Reproduce all the data exactly, without pictures.

(Data to examine)

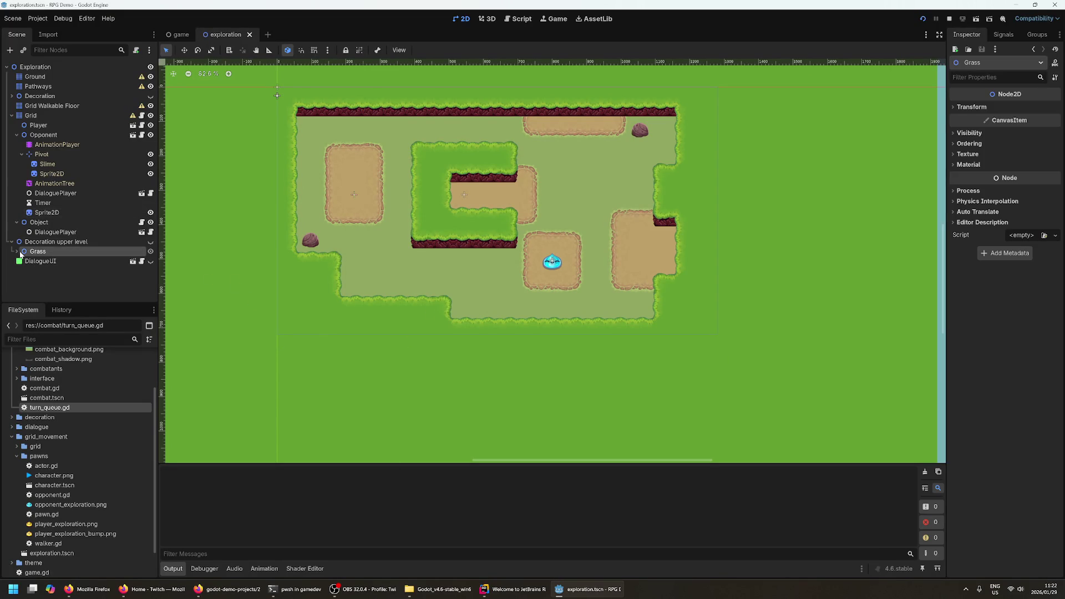
{"action": "left_click", "coordinate": [149, 252]}
{"action": "left_click", "coordinate": [149, 252]}
{"action": "double_click", "coordinate": [65, 253]}
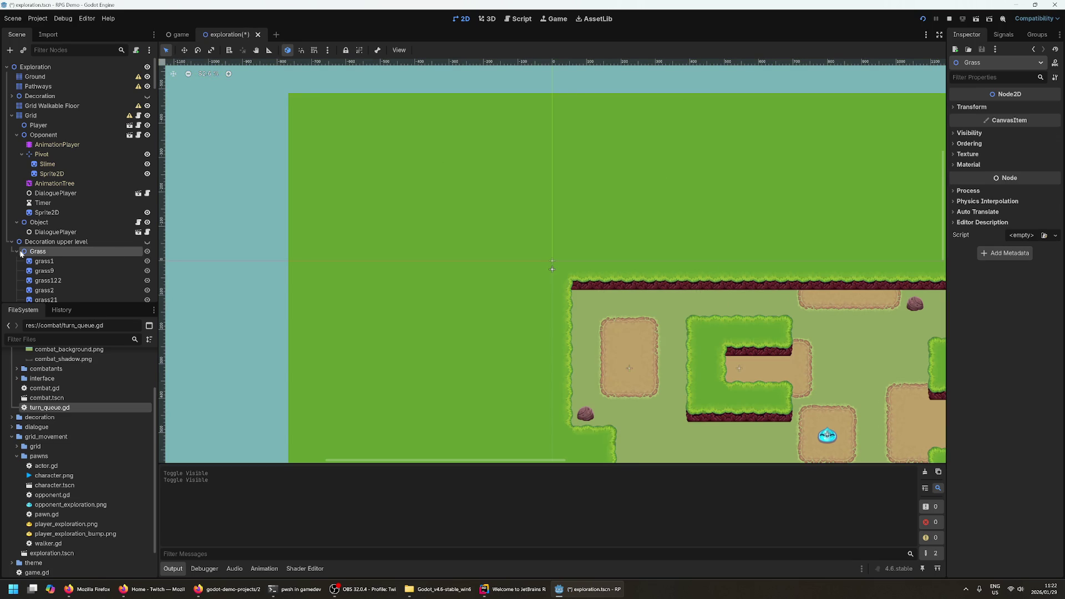
{"action": "left_click", "coordinate": [23, 252]}
{"action": "left_click", "coordinate": [12, 242]}
- Select DialogueUI and the Object node, then open the DialoguePlayer's dialogue_player.gd script
{"action": "left_click", "coordinate": [56, 253]}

(End Data to examine)

> **Written solution**
{"action": "left_click", "coordinate": [149, 252]}
{"action": "left_click", "coordinate": [149, 252]}
{"action": "double_click", "coordinate": [65, 253]}
{"action": "left_click", "coordinate": [23, 252]}
{"action": "left_click", "coordinate": [12, 242]}
- Select DialogueUI and the Object node, then open the DialoguePlayer's dialogue_player.gd script
{"action": "left_click", "coordinate": [56, 253]}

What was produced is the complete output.